- ASSIGNED TASK -
Every record below is to be restated verbatim, though its images are not.

- INFORMATION SUPPLIED -
Segment Open
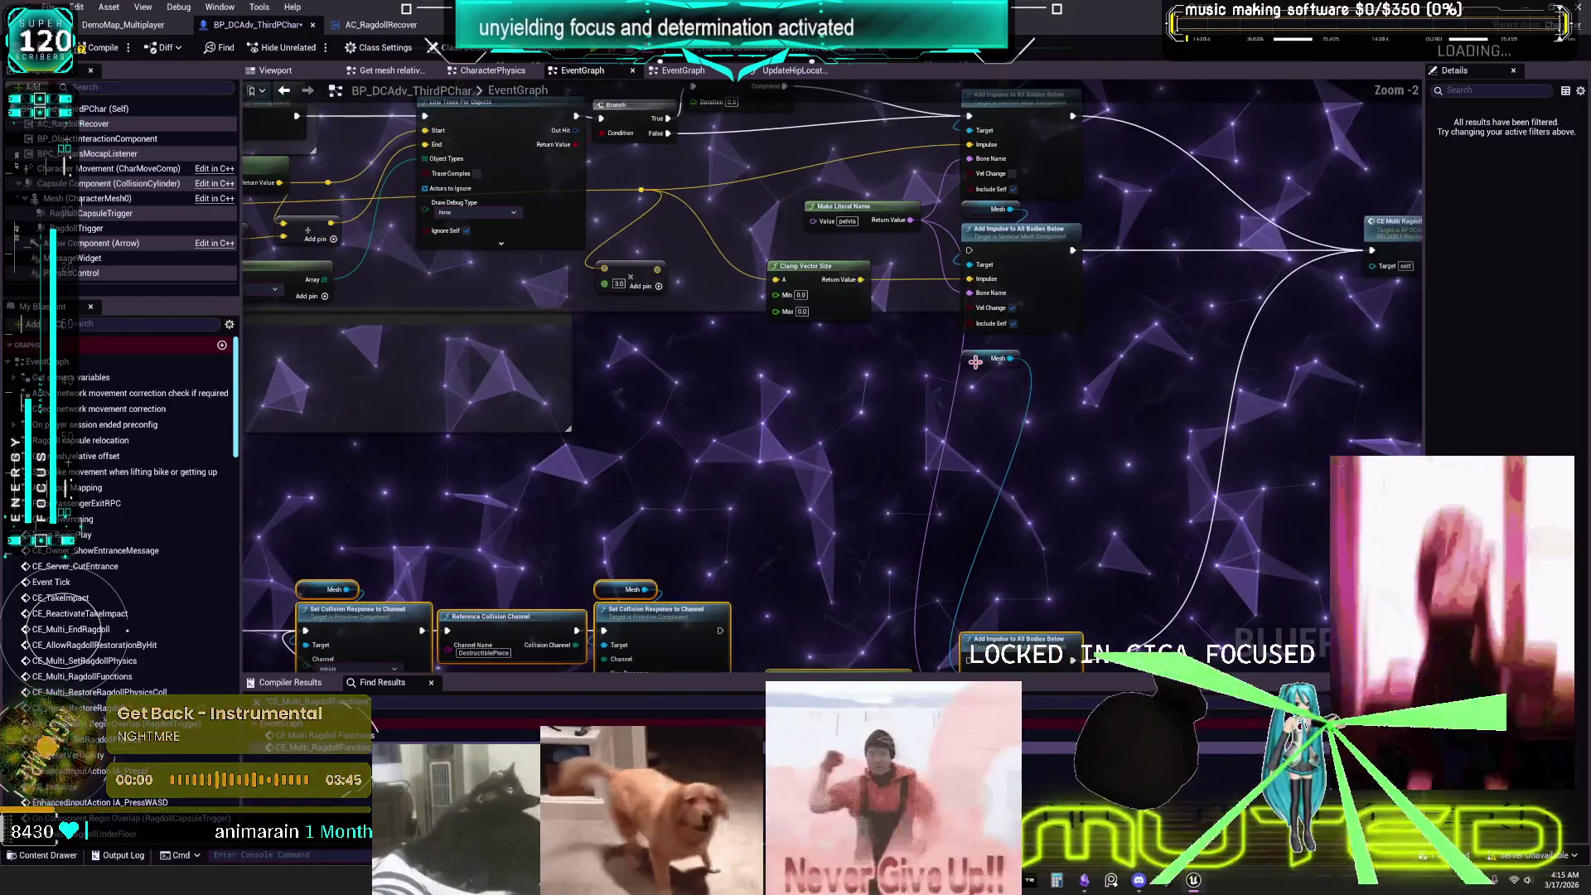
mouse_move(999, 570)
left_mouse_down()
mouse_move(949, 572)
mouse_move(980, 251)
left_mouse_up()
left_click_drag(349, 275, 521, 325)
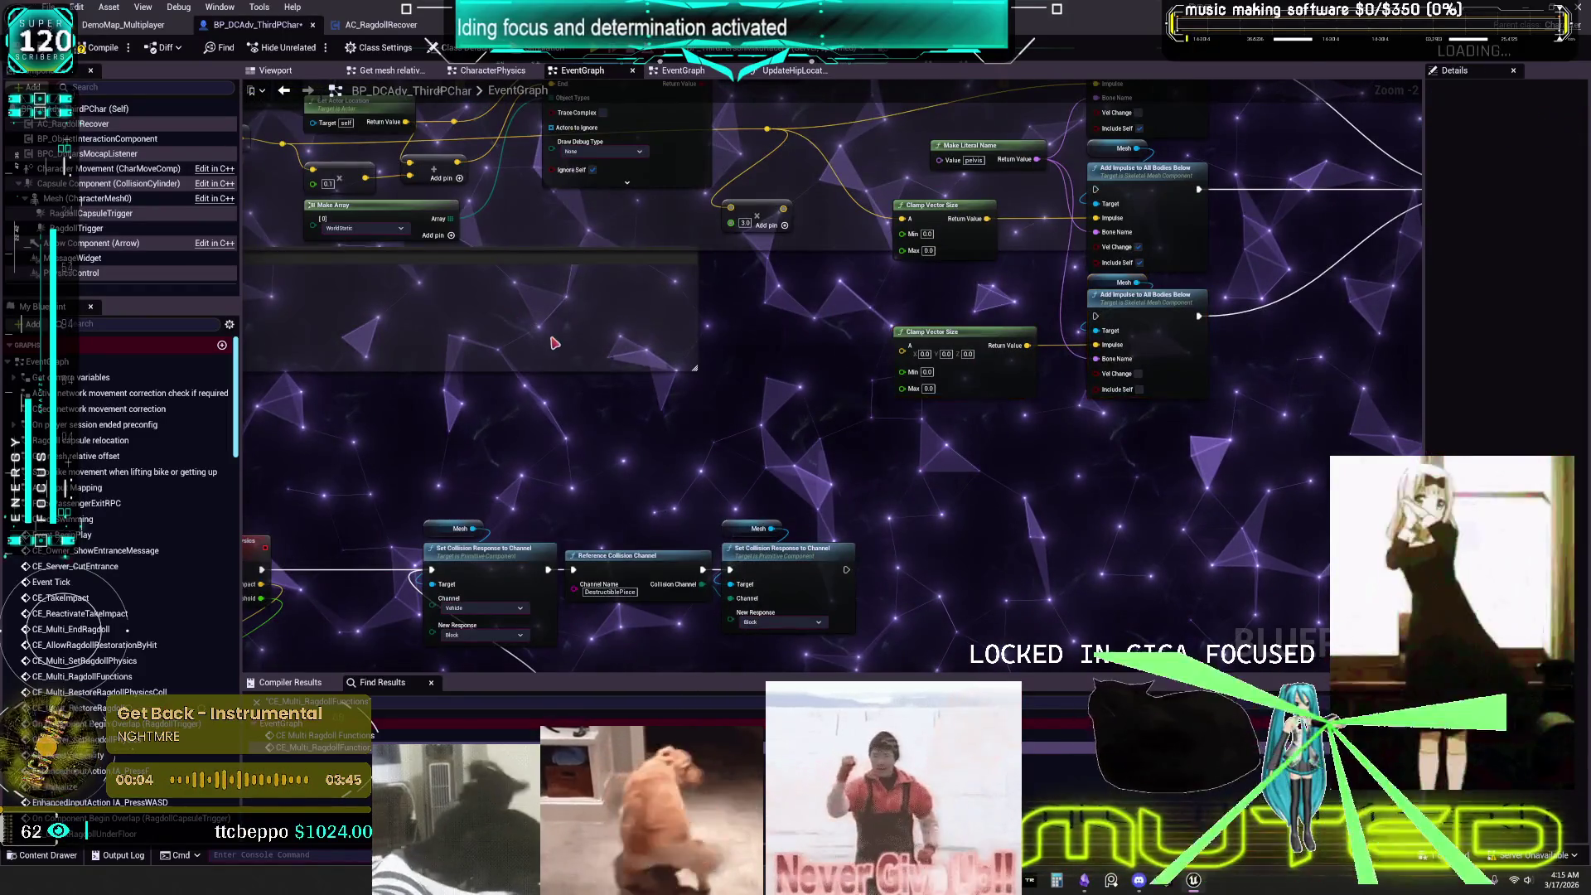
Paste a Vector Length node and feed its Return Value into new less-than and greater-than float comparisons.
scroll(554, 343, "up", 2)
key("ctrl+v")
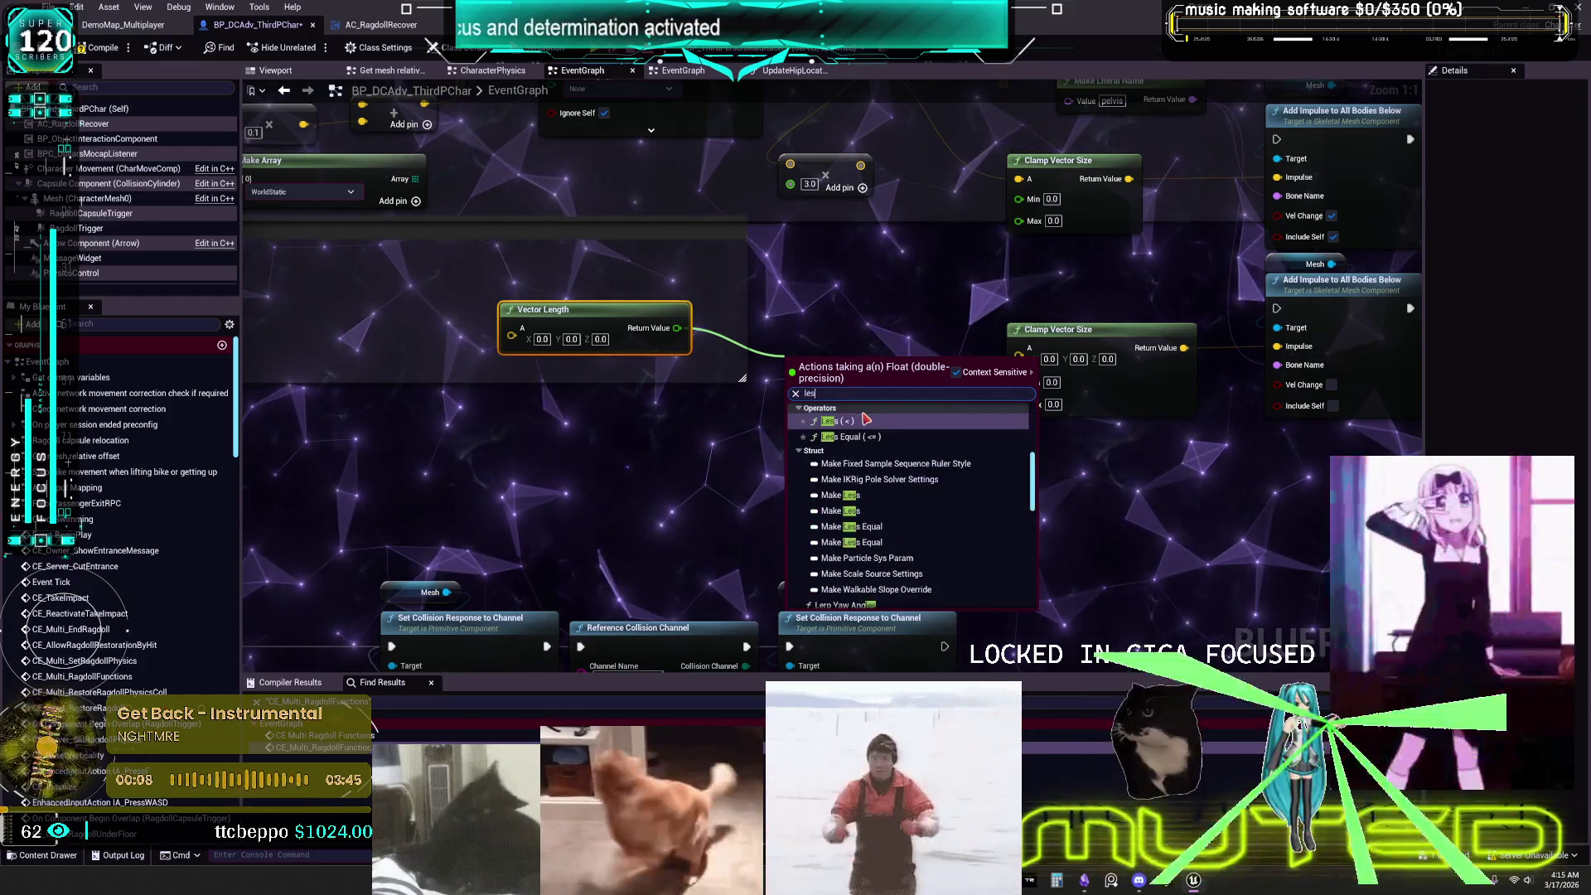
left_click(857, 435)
Segment Closed
- OUTPUT FOR THIS EXERCISE -
mouse_move(999, 570)
left_mouse_down()
mouse_move(949, 572)
mouse_move(980, 251)
left_mouse_up()
left_click_drag(349, 275, 521, 325)
Paste a Vector Length node and feed its Return Value into new less-than and greater-than float comparisons.
scroll(554, 343, "up", 2)
key("ctrl+v")
left_click(857, 435)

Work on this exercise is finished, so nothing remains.